After being closed due to Covid-19 lockdowns, the Muswellbrook Regional Arts Centre is set to reopen on Saturday 16 October with three new exhibitions.


Showing from 16 October to 18 December 2021, thye three new exhibitions will include:



In a century old house, at the far end of Ford Street, the one with the green door, lived Max.

Residing here for nearly his entire life, the home was an artistic mecca full of the remnants of a life of making, collecting and cultivating the cultural life of the Upper Hunter. Max’s house was a special place, a place where locals would gather to paint, talk-art and learn. A place where all were welcome, treated fairly and given time. Max’s House was a place where his parents had tolerated an exponentially growing eclectic collection, a collection which started to support a beloved brother but grew with community purpose.

Now his collection is a legacy. A gift to the community from a man who wanted to make sure that his hometown had access to gems of artistic greatness. By all accounts Max was a humble giant, he was a man whose actions, spirit and generosity changed the very fabric of his town.

During 2020, not long after Max passed away, Sydney-based artist Todd Fuller commenced a residency to research Max’s life and story. Working in lockdown, he interviewed Muswellbrook locals and undertook a digital residency for the Muswellbrook Regional Arts Centre to explore the Max Watters’ legacy.



A self-taught artist, Max began painting in the late 1950s; encouraged in his art by his older brother Frank, one of Australia’s most influential gallerists for over 50 years as director of Watters Gallery Sydney.

Max established his subject matter early – the rural landscapes of the Upper Hunter Region – and focused on this setting for most of his career.

Max was known not only for his artistic talent, but also his generous philanthropic nature. At the same time as beginning his own painting career, Max began collecting art, amassing one of the largest collections of contemporary art in rural Australia. In 2004, Max signed over his collection to the Muswellbrook Shire Council so that residents and visitors alike could enjoy in perpetuity his vision; to provide art education for generations to come, to inspire visual awareness and curiosity, and to promote culture as a tool for tourism in the region.

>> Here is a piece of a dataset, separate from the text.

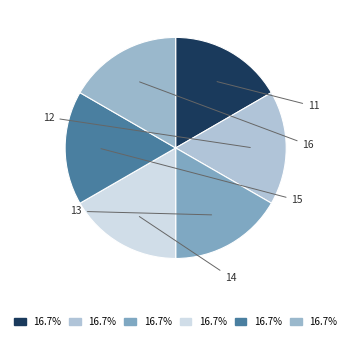

How much of the chart is everything except 13?

83.3%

Max Watters lived a life in art, with art, and through art. Max was for the people of Muswellbrook a mentor, a benefactor, and a friend. A year on from Max’s passing at the age of 83, Max Watters: Art Is explores the creative, the diverse and the intimate through the lens of the Max Watters Collection together with Max’s own works.



When taking a photograph we are drawn to capturing the quick ‘happy snap’ or ‘selfie’. We seek to capture the moment, the fleeting memory that sparks an emotion that we want to hold onto forever.

When you slow down and focus on the scene or subject matter before you, considering the conditions of lighting, framing and composition, you let yourself be immersed in new worlds of creating from the ordinary and everyday. We alternate our perspective and change the view, making the photograph enticing, making the viewer question and be drawn into another reality. That being said it is stated that alternative perspectives are places that that emerge through the everyday involvement of human beings, in the way in which people discover their world. Through photography it is a sense of depth or spatial relationship between objects in a photo.

In the case of this exhibition students have developed photographs that alter the way the viewer sees the world, the everyday and the ordinary. It is forcing the viewer to immerse them into another place, focusing, thinking and questioning.